TO-DO ITEM:
Look through the data below. Collect every line where the word "output" occurs.

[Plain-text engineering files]
·····

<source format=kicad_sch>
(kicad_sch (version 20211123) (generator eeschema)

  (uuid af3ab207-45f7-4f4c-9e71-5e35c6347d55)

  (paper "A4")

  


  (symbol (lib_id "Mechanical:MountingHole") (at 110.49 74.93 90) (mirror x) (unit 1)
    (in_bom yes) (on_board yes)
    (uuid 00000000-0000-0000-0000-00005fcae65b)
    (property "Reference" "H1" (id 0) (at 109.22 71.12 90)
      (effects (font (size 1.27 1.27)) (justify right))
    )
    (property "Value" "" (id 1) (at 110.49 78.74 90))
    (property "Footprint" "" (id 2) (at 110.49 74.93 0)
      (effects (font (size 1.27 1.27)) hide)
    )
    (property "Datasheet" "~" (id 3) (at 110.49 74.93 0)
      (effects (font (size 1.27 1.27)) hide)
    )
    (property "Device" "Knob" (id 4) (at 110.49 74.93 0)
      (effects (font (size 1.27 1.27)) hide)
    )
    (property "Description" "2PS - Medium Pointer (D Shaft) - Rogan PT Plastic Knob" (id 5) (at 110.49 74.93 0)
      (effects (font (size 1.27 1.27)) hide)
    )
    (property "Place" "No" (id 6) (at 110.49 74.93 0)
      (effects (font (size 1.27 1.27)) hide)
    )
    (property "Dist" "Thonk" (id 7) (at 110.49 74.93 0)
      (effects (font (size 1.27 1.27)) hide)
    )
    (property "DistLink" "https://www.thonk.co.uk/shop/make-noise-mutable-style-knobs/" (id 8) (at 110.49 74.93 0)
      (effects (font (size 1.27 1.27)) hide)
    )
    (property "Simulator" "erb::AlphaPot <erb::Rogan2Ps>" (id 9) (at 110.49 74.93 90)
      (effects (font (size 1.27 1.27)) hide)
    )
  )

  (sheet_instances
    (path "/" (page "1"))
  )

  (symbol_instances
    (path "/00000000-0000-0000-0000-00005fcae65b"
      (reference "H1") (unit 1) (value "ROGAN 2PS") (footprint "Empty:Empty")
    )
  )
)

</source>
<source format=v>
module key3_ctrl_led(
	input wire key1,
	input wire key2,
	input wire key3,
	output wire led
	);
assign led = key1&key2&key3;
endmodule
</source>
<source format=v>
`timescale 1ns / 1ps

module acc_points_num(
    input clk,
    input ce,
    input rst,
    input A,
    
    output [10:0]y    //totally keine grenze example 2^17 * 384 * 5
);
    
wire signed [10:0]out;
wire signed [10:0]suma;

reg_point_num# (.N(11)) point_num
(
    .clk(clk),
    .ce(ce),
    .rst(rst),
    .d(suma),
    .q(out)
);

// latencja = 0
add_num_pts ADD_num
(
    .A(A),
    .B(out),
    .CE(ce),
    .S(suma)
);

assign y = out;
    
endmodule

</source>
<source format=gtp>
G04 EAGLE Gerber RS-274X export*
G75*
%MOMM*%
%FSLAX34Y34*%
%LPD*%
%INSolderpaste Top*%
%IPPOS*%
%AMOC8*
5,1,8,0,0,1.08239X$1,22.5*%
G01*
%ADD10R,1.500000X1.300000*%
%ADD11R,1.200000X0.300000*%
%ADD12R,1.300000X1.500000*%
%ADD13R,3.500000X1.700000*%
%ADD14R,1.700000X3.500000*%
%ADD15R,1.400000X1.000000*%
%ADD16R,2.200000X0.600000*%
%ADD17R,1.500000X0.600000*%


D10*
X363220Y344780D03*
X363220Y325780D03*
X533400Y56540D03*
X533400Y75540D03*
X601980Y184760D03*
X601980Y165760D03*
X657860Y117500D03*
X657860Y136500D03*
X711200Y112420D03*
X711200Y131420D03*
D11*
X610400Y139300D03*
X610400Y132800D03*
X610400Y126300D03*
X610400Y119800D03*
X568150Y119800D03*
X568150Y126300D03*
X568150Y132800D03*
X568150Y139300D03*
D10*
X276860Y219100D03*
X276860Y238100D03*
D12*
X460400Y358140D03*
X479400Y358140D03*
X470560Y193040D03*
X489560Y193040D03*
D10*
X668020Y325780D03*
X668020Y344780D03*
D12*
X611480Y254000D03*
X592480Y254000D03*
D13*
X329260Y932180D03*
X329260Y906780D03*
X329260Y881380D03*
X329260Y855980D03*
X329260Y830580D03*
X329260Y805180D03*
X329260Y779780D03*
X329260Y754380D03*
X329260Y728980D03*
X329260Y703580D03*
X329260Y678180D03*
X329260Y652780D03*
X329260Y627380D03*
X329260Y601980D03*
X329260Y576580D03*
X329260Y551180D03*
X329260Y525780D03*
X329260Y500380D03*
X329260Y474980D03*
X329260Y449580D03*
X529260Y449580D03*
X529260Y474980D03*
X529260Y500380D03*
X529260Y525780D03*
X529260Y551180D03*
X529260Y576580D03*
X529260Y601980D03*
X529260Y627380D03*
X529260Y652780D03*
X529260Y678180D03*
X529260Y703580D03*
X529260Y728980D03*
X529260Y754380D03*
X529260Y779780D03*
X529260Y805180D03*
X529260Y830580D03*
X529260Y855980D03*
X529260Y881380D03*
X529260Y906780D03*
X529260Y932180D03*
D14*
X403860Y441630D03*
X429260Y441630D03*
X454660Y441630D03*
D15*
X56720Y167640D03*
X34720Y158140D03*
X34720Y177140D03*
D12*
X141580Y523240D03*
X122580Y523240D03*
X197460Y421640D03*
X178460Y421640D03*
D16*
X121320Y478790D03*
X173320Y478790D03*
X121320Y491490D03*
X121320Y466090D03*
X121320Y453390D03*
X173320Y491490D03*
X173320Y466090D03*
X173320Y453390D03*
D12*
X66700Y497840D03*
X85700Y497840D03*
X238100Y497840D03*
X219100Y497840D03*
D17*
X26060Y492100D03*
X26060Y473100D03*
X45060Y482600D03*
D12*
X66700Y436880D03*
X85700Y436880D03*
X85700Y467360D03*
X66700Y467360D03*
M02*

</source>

·····

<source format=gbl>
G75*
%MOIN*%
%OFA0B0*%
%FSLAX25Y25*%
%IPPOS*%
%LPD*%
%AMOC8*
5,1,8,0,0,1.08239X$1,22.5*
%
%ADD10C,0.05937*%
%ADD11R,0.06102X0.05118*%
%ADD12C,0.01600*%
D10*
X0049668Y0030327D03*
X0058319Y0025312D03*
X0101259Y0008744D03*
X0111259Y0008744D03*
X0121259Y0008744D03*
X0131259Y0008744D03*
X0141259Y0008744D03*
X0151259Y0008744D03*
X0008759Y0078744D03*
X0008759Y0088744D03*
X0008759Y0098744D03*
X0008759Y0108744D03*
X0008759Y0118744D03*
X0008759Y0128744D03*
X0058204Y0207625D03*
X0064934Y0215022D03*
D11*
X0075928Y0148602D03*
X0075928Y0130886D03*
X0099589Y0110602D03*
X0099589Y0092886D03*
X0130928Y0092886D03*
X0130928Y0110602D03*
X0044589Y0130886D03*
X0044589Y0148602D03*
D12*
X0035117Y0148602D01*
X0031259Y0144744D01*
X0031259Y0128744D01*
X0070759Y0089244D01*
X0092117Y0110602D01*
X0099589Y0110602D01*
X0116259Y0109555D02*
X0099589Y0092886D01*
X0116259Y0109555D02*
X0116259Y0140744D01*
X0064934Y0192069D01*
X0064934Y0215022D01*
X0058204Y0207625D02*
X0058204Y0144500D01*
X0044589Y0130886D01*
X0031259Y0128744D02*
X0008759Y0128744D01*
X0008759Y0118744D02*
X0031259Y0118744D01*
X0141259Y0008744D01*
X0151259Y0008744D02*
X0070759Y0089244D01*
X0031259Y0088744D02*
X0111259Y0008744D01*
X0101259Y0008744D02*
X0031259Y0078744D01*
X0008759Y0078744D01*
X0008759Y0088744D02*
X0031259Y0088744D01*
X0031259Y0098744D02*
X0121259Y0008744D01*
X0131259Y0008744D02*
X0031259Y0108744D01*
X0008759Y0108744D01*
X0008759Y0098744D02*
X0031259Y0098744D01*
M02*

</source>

·····

REPLY:
	output wire led
    output [10:0]y    //totally keine grenze example 2^17 * 384 * 5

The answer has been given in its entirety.